La résolution, qui reste soumise à un éventuel appel, marque un tournant dans un cas emblématique, pire attentat de l'histoire du pays, jamais revendiqué ni élucidé, pour lequel les familles des victimes réclament justice depuis 30 ans.
Dans sa résolution, à laquelle l'AFP a eu accès, le juge Daniel Rafecas prend acte du caractère "exceptionnel" d'un procès par contumace, procédure qui, jusqu'à il y a peu, n'existait pas en Argentine.
Mais il considère qu'un tel procès "reste un outil qui permet, au moins, de tenter de découvrir la vérité, de reconstituer ce qui s'est passé, et surtout, de donner aux représentants des victimes un lieu pour s'exprimer publiquement".
Les autorités argentines, comme Israël, suspectent depuis longtemps que l'attentat de l'Amia (Association mutuelle israélo-argentine) a été commandité par l'Iran, avec l'appui opérationnel et logistique d'hommes du groupe armé chiite libanais Hezbollah.
- Ex-ministres et diplomates -
L'Iran a nié toute responsabilité dans l'attentat et a toujours refusé que ses responsables de l'époque soient interrogés.

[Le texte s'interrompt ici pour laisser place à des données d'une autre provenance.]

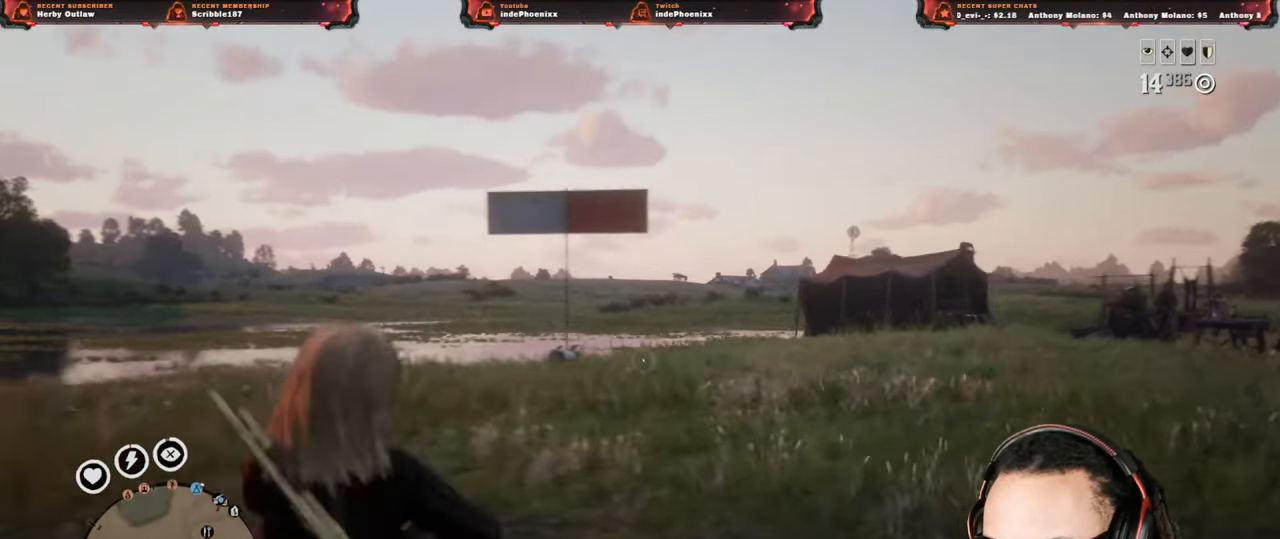
{"buttons": [], "left_stick": "right", "right_stick": "center", "events": []}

Certains d'entre eux avaient explicitement démenti toute implication, tels l'ancien chef de la diplomatie Ali Akbar Velayati, qualifiant sur une télévision argentine les accusations de "mensonges", et enjoignant à l'Argentine "de ne pas se transformer en un instrument des sionistes".

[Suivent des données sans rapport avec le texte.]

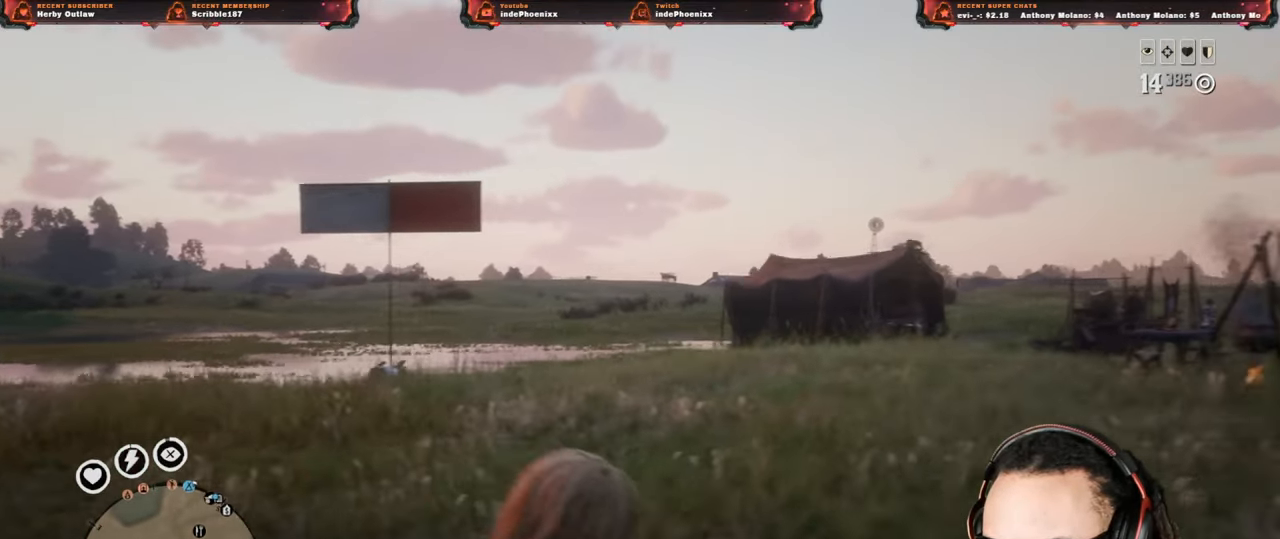
{"buttons": ["CROSS"], "left_stick": "right", "right_stick": "center", "events": [[317, "L2", "down"], [350, "CROSS", "down"], [400, "CROSS", "up"], [433, "L2", "up"], [483, "CROSS", "down"]]}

Parmi les suspects - huit Iraniens et deux Libanais - figurent d'anciens responsables et diplomates iraniens, visés par des mandats d'arrêt depuis 2006.
Des anciens ministres iraniens parmi lesquels Ahmad Vahidi (Intérieur), l'ex-chef des renseignements Ali Fallahian et un ancien ambassadeur en Argentine, Hadi Soleimanpour, comptent notamment parmi les accusés.
L'Argentine a été par deux fois dans les années 90 la cible d'attentats anti-juifs. En 1992, un attentat contre l'ambassade d'Israël à Buenos Aires avait fait 29 morts et plus de 200 blessés. En 1994, le pire attentat sur le sol argentin, à la voiture piégée, visait l'Amia.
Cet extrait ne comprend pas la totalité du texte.